*Things to do*:
(1) Return the passage of the Form 8-K filing from "Pursuant to Section" to "in its charter)", copied word for word.
(2) Answer these three questions using the Form 8-K filing:
(a) In which state is Supernova Energy, Inc. incorporated?
(b) How many common shares are the 475,000 Preferred shares convertible to?
(c) Who signed the report, and with what title?
(3) What comes next in the Form 8-K filing? Write a continuation that picks up after its last sentence.

UNITED STATES

SECURITIES AND EXCHANGE COMMISSION

Washington, D.C. 20549

 

FORM 8-K

 

CURRENT REPORT

 

Pursuant to Section 13 OR 15(d) of The Securities Exchange Act of 1934

 

Date of Report (Date of earliest event reported):  June 28, 2014

 

Supernova Energy, Inc.

 

(Exact name of registrant as specified in its charter)

  

 Nevada  333-165373  98-0628594
     

   (State or other jurisdiction

of incorporation)

 (Commission File

Number)

 (IRS Employer Identification Number)

  

  153 W. Lake Mead  Pkwy., Ste 2240 Henderson NV 89015  89074  
   (Address of principal executive offices)  (Zip Code)  
       
  Registrant’s telephone number, including area code:  (702) 839-4029  

                                                                   

Check the appropriate box below if the Form 8-K filing is intended to simultaneously satisfy the filing obligation of the registrant under any of the following provisions:

 

[ ] Written communications pursuant to Rule 425 under the Securities Act

 

[ ] Soliciting material pursuant to Rule 14a-12 under the Exchange Act

 

[ ] Pre-commencement communications pursuant to Rule 14d-2(b) under the Exchange Act

 

[ ] Pre-commencement communications pursuant to Rule 13e-4(c) under the Exchange Act

 

 
 

 

Item 5.01 Changes in Control of Registrant.

 

On June 28, 2014, I-Quest, Inc. the majority shareholder of the corporation entered into a Stock Purchase Agreement with Wexford Industries, LTD. under which I-Quest, Inc. agreed to sell its 475,000 Preferred shares (convertible to 47,500,000 common shares and with equivalent voting rights) for One Hundred Fifteen Thousand Dollars within 90 days of the execution of the agreement.

 

Exhibits

 

No. Exhibits
99 Stock Purchase Agreement 

       

SIGNATURES

 

Pursuant to the requirements of the Securities and Exchange Act of 1934, the Registrant has duly cause this report to be signed on its behalf by the undersigned hereunto duly authorized.

 

Dated July 9, 2014

 

Supernova Energy, Inc.  
   
By:        /s/ Peter Hewitt                                                                                                                     
Peter Hewitt, President  

                                                                                                                                                                                                             

EXHIBIT INDEX

 

No. Exhibits
99 Stock Purchase Agreement 

  

 
 

    



  

Stock Purchase Agreement

 

This Stock Purchase Agreement (the “Agreement”) is entered this 28th day of June 2014 (“Effective Date”), by and between:

 

I-Quest, Inc.

7230 Indian Creek Ln. Ste 201

Las Vegas, NV 89149

 

“Seller”, and

 

Wexford Industries LTD

Suite 13, First Floor, Oliaji

Trade Center, Francis Rachel Street

Victoria, Mahe Seychelles

 

“Purchaser”, with reference to the following:

 

 

RECITALS

 

The Purchaser desires to purchase a block of preferred shares of Supernova Energy Inc., Inc., a U.S. issuer, ticker symbol SNPR (“SNPR”), and Seller is therefore willing to enter into a Stock Purchase Agreement with Purchaser upon the terms and conditions set forth herein.

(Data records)

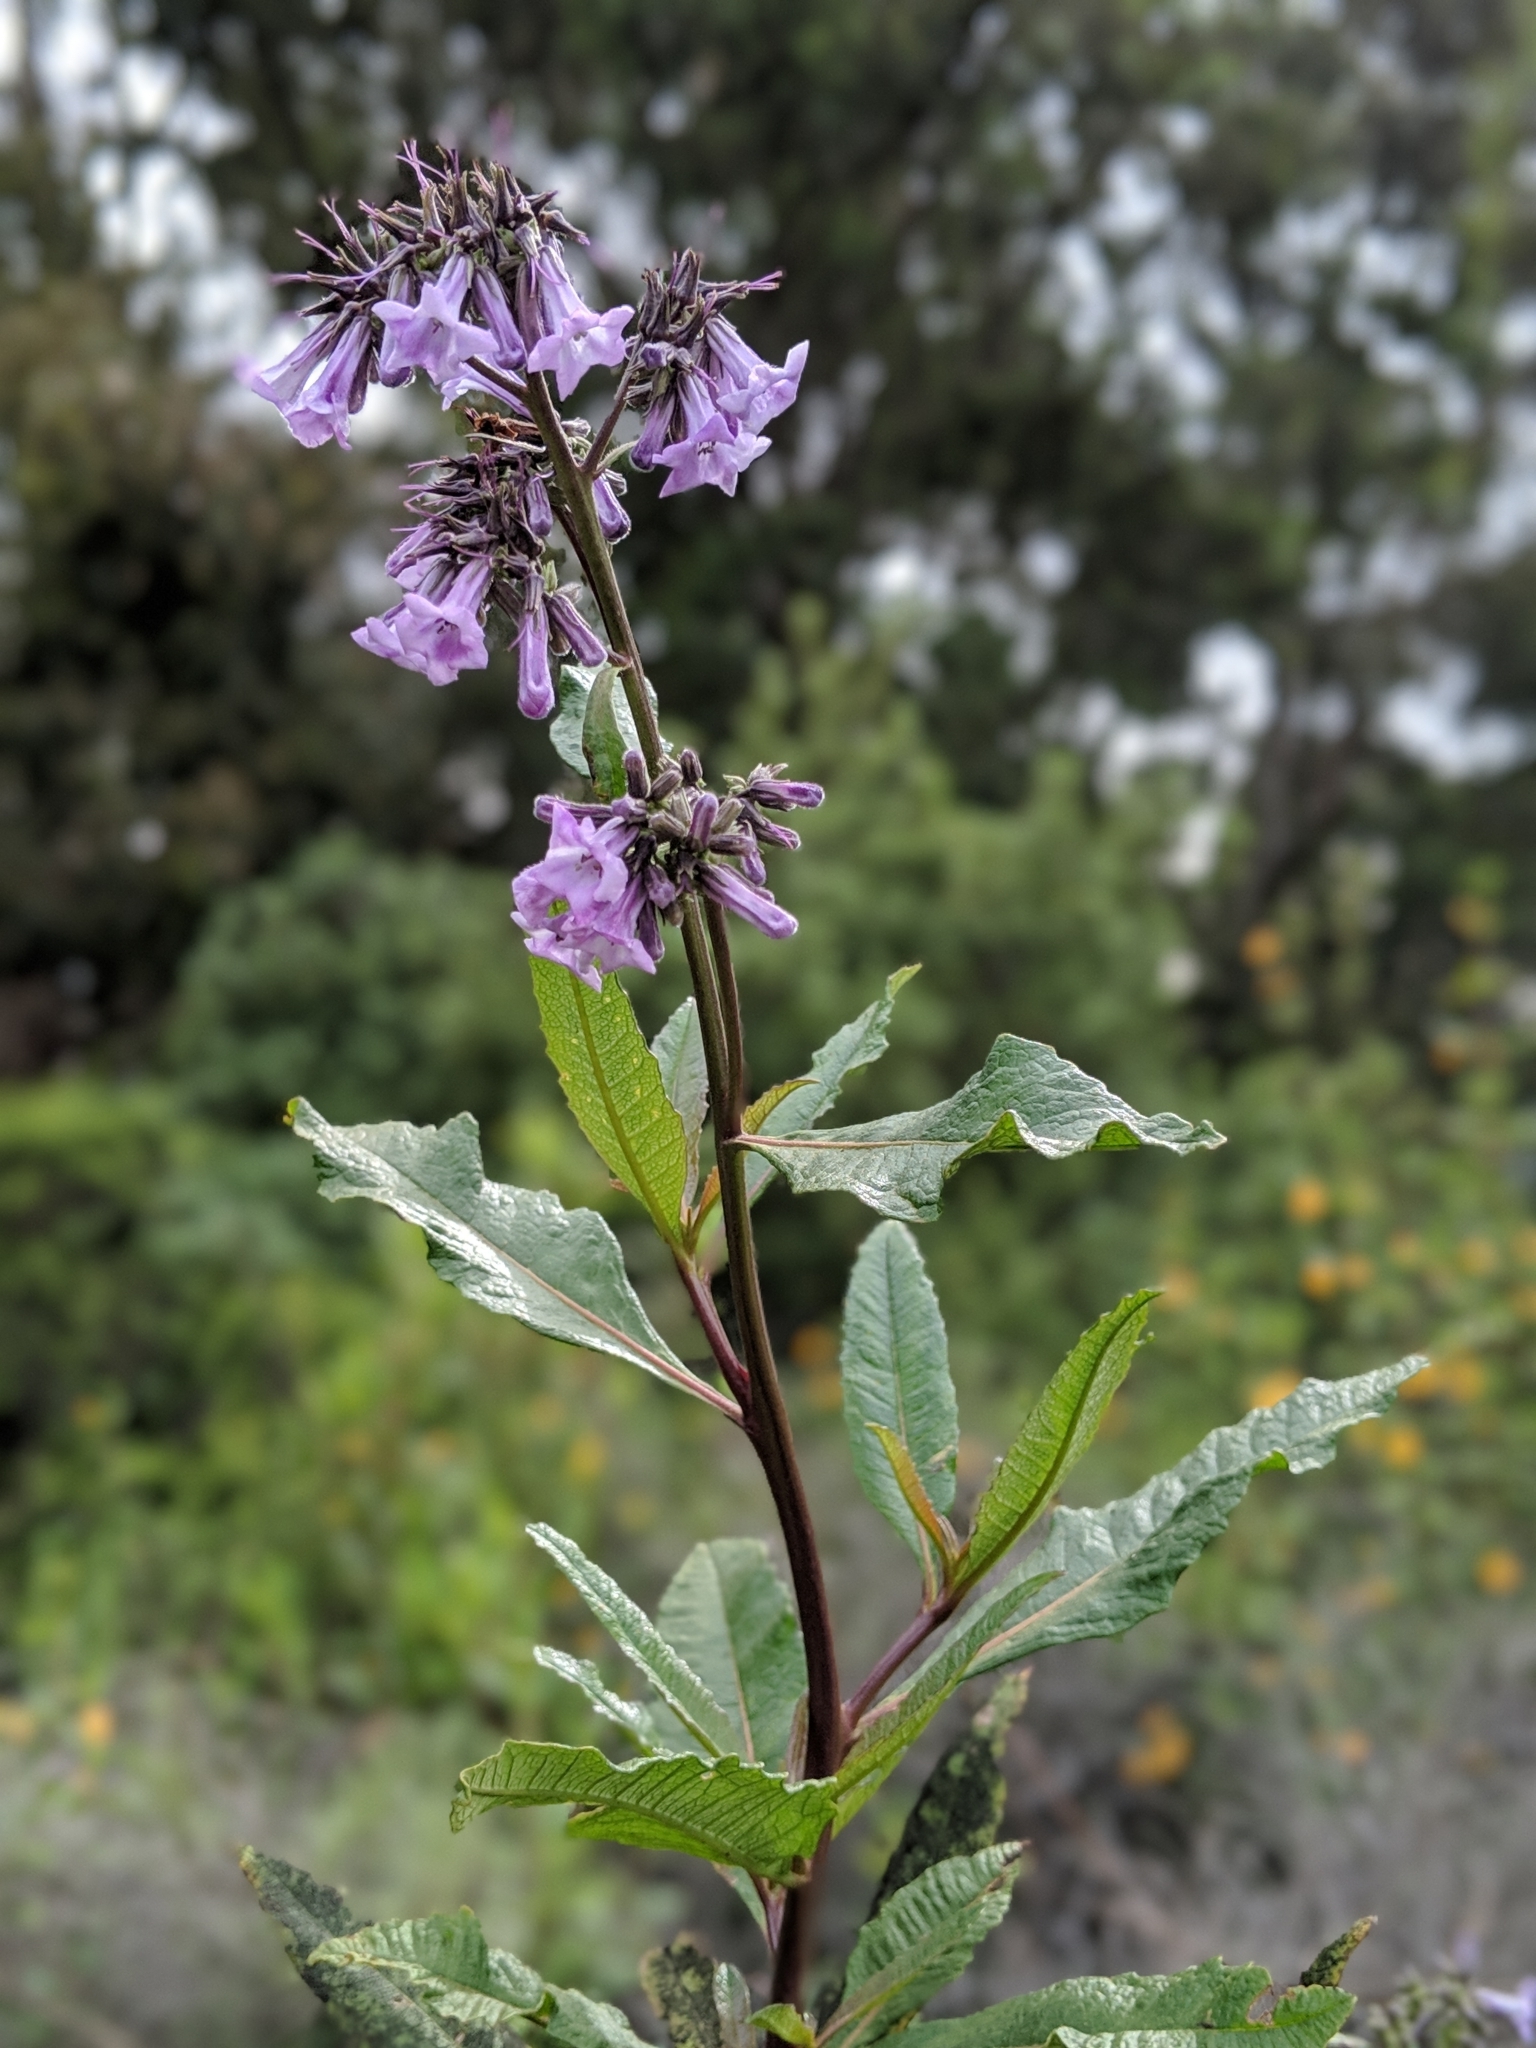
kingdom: Plantae
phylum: Tracheophyta
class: Magnoliopsida
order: Boraginales
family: Namaceae
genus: Eriodictyon
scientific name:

*Results for each task*:
(1)
Pursuant to Section 13 OR 15(d) of The Securities Exchange Act of 1934

 

Date of Report (Date of earliest event reported):  June 28, 2014

 

Supernova Energy, Inc.

 

(Exact name of registrant as specified in its charter)

(2)
(a) Nevada
(b) 47,500,000 common shares
(c) Peter Hewitt, President

(3)
 

Now therefore, in consideration of the foregoing, of the mutual promises herein set forth and for other good and valuable consideration, the receipt and sufficiency of which are hereby acknowledged, the parties agree as follows:

 

1.)Stock Sale: Seller will transfer Four Hundred Seventy Five Thousand (475,000) registered preferred shares of SNPR to the Purchaser on the date hereof. Upon receipt of the aforementioned shares the Purchaser shall promptly wire transfer the purchase price as specified below. The shares transferred under this paragraph will be duly authorized, validly issued and outstanding, fully paid and non-assessable and will not be subject to any liens or encumbrances.

 

2.)Purchase Price: The Purchaser will pay by wire transfer to the account of I-Quest, Inc. One Hundred Fifteen Thousand ($115,000) the sum which will represent the full payment for Four Hundred Seventy Five (475,000) shares of SNPR preferred stock. Alternatively the Purchaser may pay by Cashiers check or certified bank check.

 

3.) Miscellaneous. No waiver of any of the provisions of this Agreement shall be deemed or shall constitute a waiver of any other provision and no waiver shall constitute a continuing waiver. No waiver shall be binding unless executed in writing by the party making the waiver. No supplement, modification or amendment of this Agreement shall be binding unless executed in writing by all parties. This Agreement constitutes the entire agreement between the parties and supersedes any prior agreements or negotiations. 

 

3.)Representation. Seller makes no representation of any nature regarding the shares being sold except as to ownership and authority to convey. Buyer has made its own investigation of the shares, the Company and is a sophisticated investor, capable of assuming the risk associated with the small “penny stock” company and the possibility of losing the entire investment. Seller shall deliver the shares being purchased to the Purchaser within 3 business days of receipt of funds properly endorsed as provided by the Purchaser.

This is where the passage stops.